• **Your assignment**: Below are records; reproduce exactly the lines from the one containing "3: (506, 534)" through the end, both included, and only those.
-=-=-
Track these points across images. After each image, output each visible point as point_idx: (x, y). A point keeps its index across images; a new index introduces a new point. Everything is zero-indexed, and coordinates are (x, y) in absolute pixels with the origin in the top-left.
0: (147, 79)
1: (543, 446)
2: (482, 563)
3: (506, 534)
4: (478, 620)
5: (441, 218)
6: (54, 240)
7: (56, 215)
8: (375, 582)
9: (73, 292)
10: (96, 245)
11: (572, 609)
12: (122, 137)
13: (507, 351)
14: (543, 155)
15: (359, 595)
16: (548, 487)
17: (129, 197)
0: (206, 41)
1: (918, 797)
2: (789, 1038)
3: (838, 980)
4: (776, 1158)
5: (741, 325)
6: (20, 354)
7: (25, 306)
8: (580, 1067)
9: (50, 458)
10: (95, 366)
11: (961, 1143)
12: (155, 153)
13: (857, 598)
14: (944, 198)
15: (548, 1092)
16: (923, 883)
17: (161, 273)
-=-=-
• **Answer box**:
3: (506, 534)
4: (478, 620)
5: (441, 218)
6: (54, 240)
7: (56, 215)
8: (375, 582)
9: (73, 292)
10: (96, 245)
11: (572, 609)
12: (122, 137)
13: (507, 351)
14: (543, 155)
15: (359, 595)
16: (548, 487)
17: (129, 197)
0: (206, 41)
1: (918, 797)
2: (789, 1038)
3: (838, 980)
4: (776, 1158)
5: (741, 325)
6: (20, 354)
7: (25, 306)
8: (580, 1067)
9: (50, 458)
10: (95, 366)
11: (961, 1143)
12: (155, 153)
13: (857, 598)
14: (944, 198)
15: (548, 1092)
16: (923, 883)
17: (161, 273)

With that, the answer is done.